(Butir Tugas A):
Tulis ulang bagian artikel tentang poros maritim dunia di bawah, yang diawali kata-kata "Geoposisi Silang" dan diakhiri "di panggung global.", dengan menukar "Lautan Pasifik" menjadi "Samudra Pasifik".

(Teks Sumber):
================================

Membaca Poros Maritim Dunia dan Posisi Silang dari Perspektif Geopolitik

Bagikan artikel ini

Catatan tak ilmiah ini dilatarbelakangi keprihatinan, bahwa tidak sedikit program dan kebijakan pemerintah yang berdimensi sangat strategis, seringkali tak dibarengi pengetahuan tentang anatomi permasalahan, tanpa basis pemahaman yang mendalam soal geopolitik, dan tidak ada kajian tentang apa dan mana kebutuhan (agenda) prioritas bangsa. Sudah barang tentu, prakiraan yang bakal muncul atas program dimaksud, bahwa selain terkendala secara teknis, atau berpotensi menjauhkan dari tujuan negara (sesuai pembukaan UUD ‘45), juga kebijakan tersebut dapat menimbulkan “bencana geopolitik” pada bangsa dan negara. Artinya, penetapan kebijakan yang tidak pas atau kurang tepat bukan menyelesaikan masalah, malah mengundang persoalan lain yang terkadang lebih besar. Jika hal tersebut berlangsung, sesungguhnya pemerintah justru bagian permasalahan, bukan bagian dari solusi. Inilah premis, asumsi ataupun prolog dalam tulisan sederhana ini.

Merujuk judul di atas, sekurang-kurangnya ada tiga variabel pokok yang akan dibahas, pertama “posisi silang”; kedua “poros maritim dunia”; dan ketiga tentang “perspektif geopolitik” selaku pisau kajian. Kita akan bahas satu persatu secara sepintas termasuk korelasi antara ketiganya, dan sudah tentu akan terkait pula dengan hal-hal lain yang sifatnya strategis terutama Kepentingan Nasional RI sebagai skema besarnya.

Geoposisi Silang

Tahukah makna dan urgensi “(Geo) Posisi Silang” di mata global? Itulah takdir geopolitik Indonesia yang jarang dipunyai oleh negara-negara lain di dunia. Sebuah letak geografi yang berada antara dua benua (Asia dan Australia) serta di antara dua samudera (Lautan Hindia dan Lautan Pasifik), jika ditarik masing-masing garis akan membentuk persilangan di peta Indonesia. Dan sudah bisa dipastikan, posisi yang demikian niscaya memiliki DAYA TAWAR TINGGI di panggung global.

Secara geoposisi, meniscayakan republik ini merajut hubungan dengan berbagai negara pada kedua benua tersebut. Tak bisa tidak. Ia akan memegang (kendali) posisi kunci di antara negara tersebut di satu sisi, namun pada sisi lain, ia bisa saja ‘diplokoto’(diperkuda) — mungkin hanya dijadikan buffer zone (wilayah penyangga) belaka, atau jangan-jangan cuma sekedar proxy war (lapangan tempur) bagi kepentingan negara-negara lain tetapi mengambil lokasi di Bumi Pertiwi. Silahkan pilih mana atau mau jadi apa, maka tergantung geostrategi dan policy pemerintah serta bagaimana anak bangsa ini menyikapi secara cerdas takdir geo (politik) posisi tersebut.

================================

(Data Tugas):
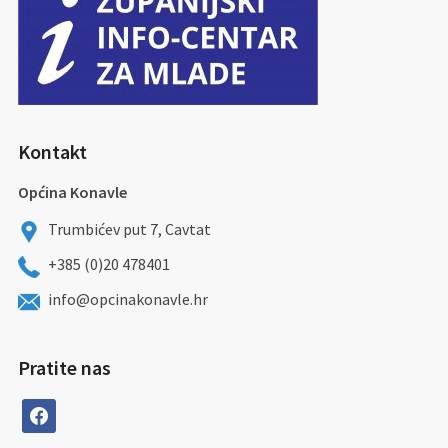
Kontakt
Općina Konavle
Trumbićev put 7, Cavtat
+385 (0)20 478401
info@opcinakonavle.hr
Pratite nas
facebook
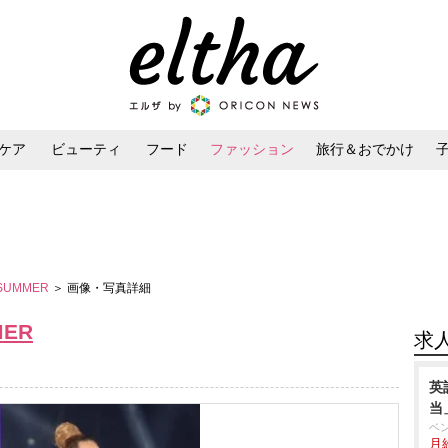
ケア
ビューティ
フード
ファッション
旅行＆おでかけ
ンケア
ダイエット・ボディケア
ヘアスタイル・ヘアアレンジ
／SUMMER
＞ 画像・写真詳細
MER
求
英
当
ベ
月給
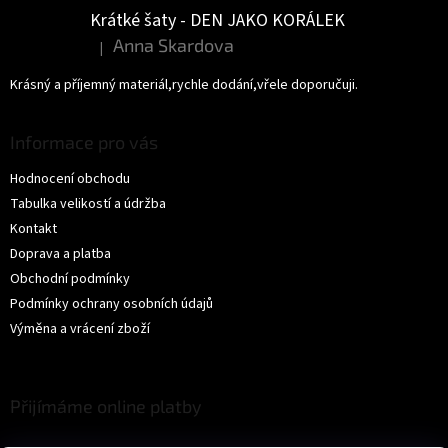
Krátké šaty - DEN JAKO KORÁLEK
Anna Skardova
|
Hodnocení produktu je 5 z 5 hvězdiček.
Krásný a příjemný materiál,rychle dodání,vřele doporučuji.
Informace pro vás
Hodnocení obchodu
Tabulka velikostí a údržba
Kontakt
Doprava a platba
Obchodní podmínky
Podmínky ochrany osobních údajů
Výměna a vrácení zboží
Přijímáme online platby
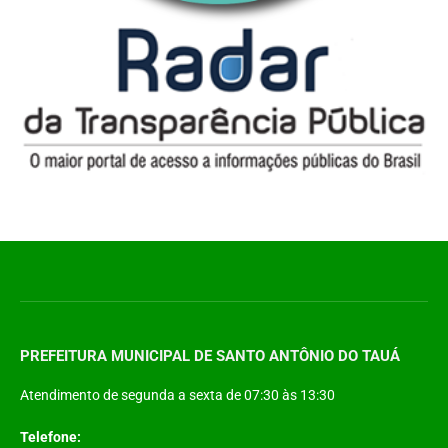
PREFEITURA MUNICIPAL DE SANTO ANTÔNIO DO TAUÁ
Atendimento de segunda a sexta de 07:30 às 13:30
Telefone:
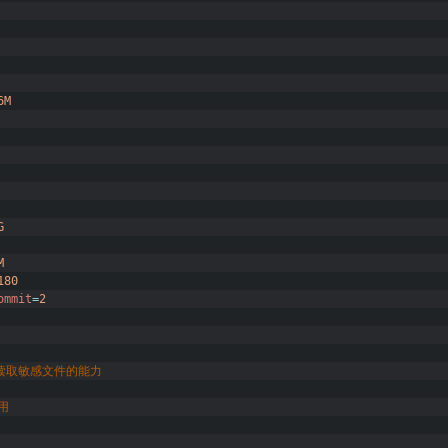
6M
G
M
180
ommit
=
2
器读取敏感文件的能力
用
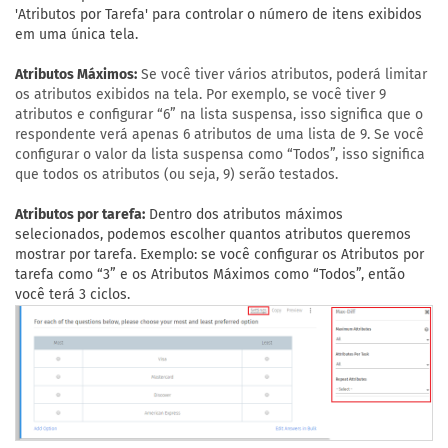
'Atributos por Tarefa' para controlar o número de itens exibidos
em uma única tela.
Atributos Máximos:
Se você tiver vários atributos, poderá limitar
os atributos exibidos na tela. Por exemplo, se você tiver 9
atributos e configurar “6” na lista suspensa, isso significa que o
respondente verá apenas 6 atributos de uma lista de 9. Se você
configurar o valor da lista suspensa como “Todos”, isso significa
que todos os atributos (ou seja, 9) serão testados.
Atributos por tarefa:
Dentro dos atributos máximos
selecionados, podemos escolher quantos atributos queremos
mostrar por tarefa. Exemplo: se você configurar os Atributos por
tarefa como “3” e os Atributos Máximos como “Todos”, então
você terá 3 ciclos.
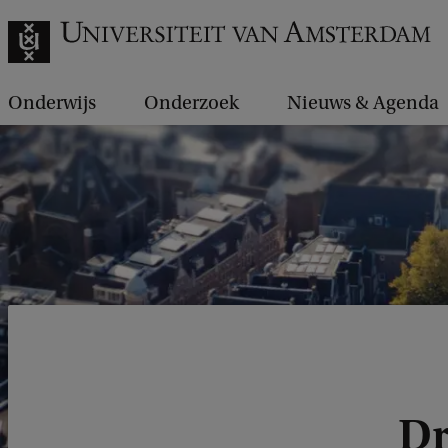
Onderwijs
Onderzoek
Nieuws & Agenda
Dr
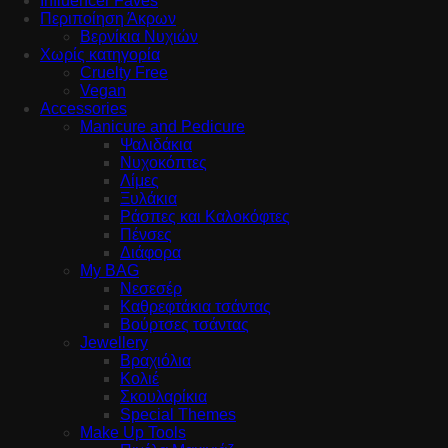
Influencer Faves
Περιποίηση Άκρων
Βερνίκια Νυχιών
Χωρίς κατηγορία
Cruelty Free
Vegan
Accessories
Manicure and Pedicure
Ψαλιδάκια
Νυχοκόπτες
Λίμες
Ξυλάκια
Ράσπες και Καλοκόφτες
Πένσες
Διάφορα
My BAG
Νεσεσέρ
Καθρεφτάκια τσάντας
Βούρτσες τσάντας
Jewellery
Βραχιόλια
Κολιέ
Σκουλαρίκια
Special Themes
Make Up Tools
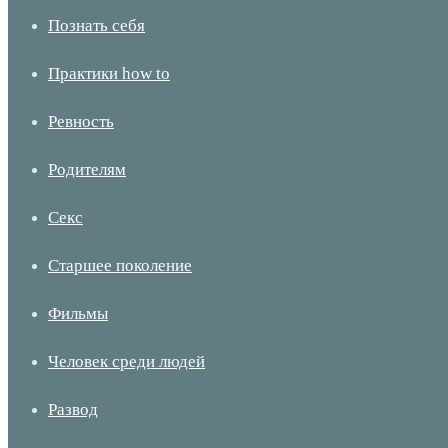
Познать себя
Практики how to
Ревность
Родителям
Секс
Старшее поколение
Фильмы
Человек среди людей
Развод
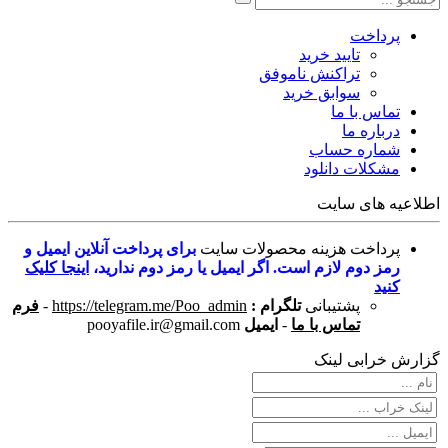
پرداخت
تایید خرید
تراکنش ناموفق
سوابق خرید
تماس با ما
درباره ما
شماره حساب
مشکلات دانلود
اطلاعیه های سایت
پرداخت هزینه محصولات سایت
برای پرداخت آنلاین ایمیل و
رمز دوم لازم است. اگر ایمیل یا رمز دوم ندارید،
اینجا کلیک
کنید
پشتیبانی
تلگرام :
https://telegram.me/Poo_admin
-
فرم
تماس با ما
-
ایمیل
pooyafile.ir@gmail.com
گزارش خرابی لینک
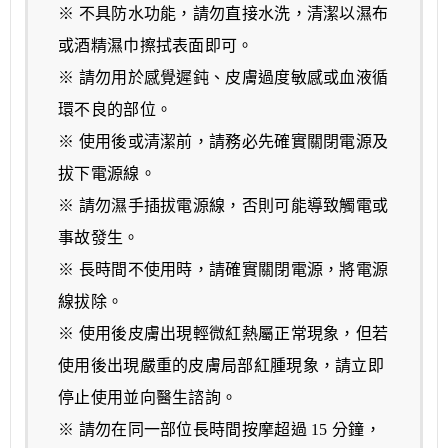
※ 不具防水功能，請勿直接水洗，清潔以濕布
或酒精濕巾擦拭表面即可。
※ 請勿用於感覺遲鈍、皮膚過度敏感或血液循
環不良的部位。
※ 使用後或清潔前，請務必先確實關閉電源及
拔下電源線。
※ 請勿濕手插拔電源線，否則可能導致觸電或
事故發生。
※ 長時間不使用時，請確實關閉電源，將電源
線拔除。
※ 使用後皮膚出現輕微紅熱屬正常現象，但若
使用後出現嚴重的皮膚局部紅腫現象，請立即
停止使用並向醫生諮詢。
※ 請勿在同一部位長時間按摩超過 15 分鐘，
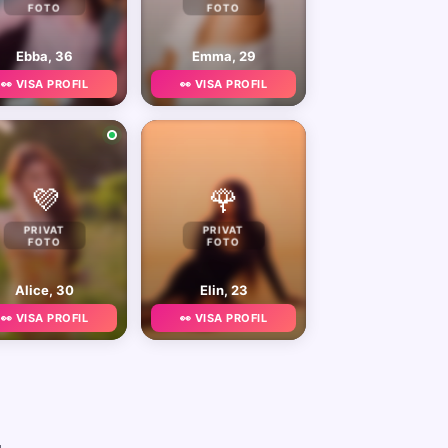
FOTO
FOTO
Ebba, 36
Emma, 29
👀 VISA PROFIL
👀 VISA PROFIL
💜
🌹
PRIVAT
PRIVAT
FOTO
FOTO
Alice, 30
Elin, 23
👀 VISA PROFIL
👀 VISA PROFIL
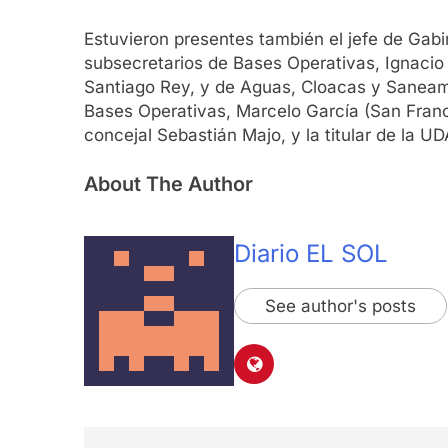
Estuvieron presentes también el jefe de Gabin
subsecretarios de Bases Operativas, Ignacio C
Santiago Rey, y de Aguas, Cloacas y Saneamie
Bases Operativas, Marcelo García (San Franci
concejal Sebastián Majo, y la titular de la 
About The Author
Diario EL SOL
See author's posts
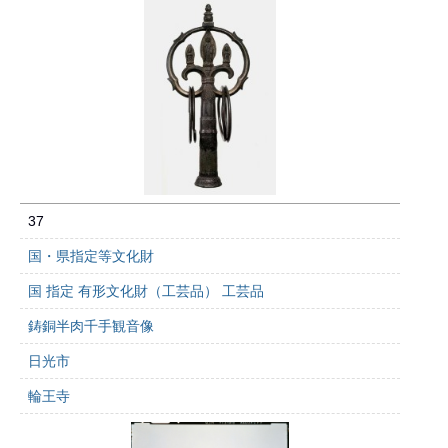
37
国・県指定等文化財
国 指定 有形文化財（工芸品） 工芸品
鋳銅半肉千手観音像
日光市
輪王寺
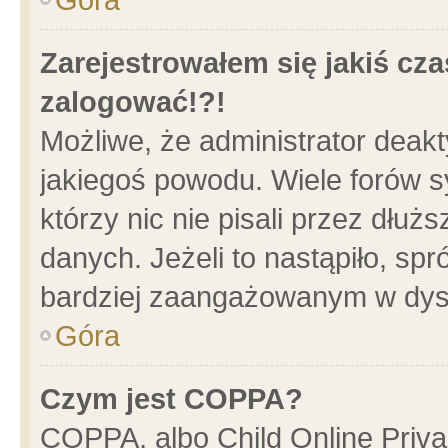
Zarejestrowałem się jakiś cza
zalogować!?!
Możliwe, że administrator deak
jakiegoś powodu. Wiele forów 
którzy nic nie pisali przez dłu
danych. Jeżeli to nastąpiło, spr
bardziej zaangażowanym w dys
Góra
Czym jest COPPA?
COPPA, albo Child Online Privac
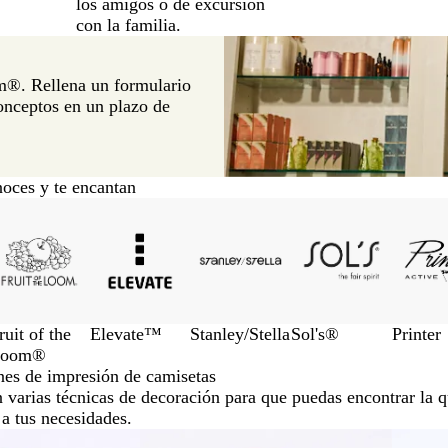
los amigos o de excursión
con la familia.
om®. Rellena un formulario
conceptos en un plazo de
oces y te encantan
ruit of the
Elevate™
Stanley/Stella
Sol's®
Printer
Loom®
nes de impresión de camisetas
 varias técnicas de decoración para que puedas encontrar la 
 a tus necesidades.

================================

(Butir Tugas B):
Salin setiap baris daftar di atas yang memuat kata "Operativas", dengan memperhatikan huruf besar dan kecil.

(Hasil A):
Geoposisi Silang

Tahukah makna dan urgensi “(Geo) Posisi Silang” di mata global? Itulah takdir geopolitik Indonesia yang jarang dipunyai oleh negara-negara lain di dunia. Sebuah letak geografi yang berada antara dua benua (Asia dan Australia) serta di antara dua samudera (Lautan Hindia dan Samudra Pasifik), jika ditarik masing-masing garis akan membentuk persilangan di peta Indonesia. Dan sudah bisa dipastikan, posisi yang demikian niscaya memiliki DAYA TAWAR TINGGI di panggung global.

(Hasil B):
subsecretarios de Bases Operativas, Ignacio C
Bases Operativas, Marcelo García (San Franci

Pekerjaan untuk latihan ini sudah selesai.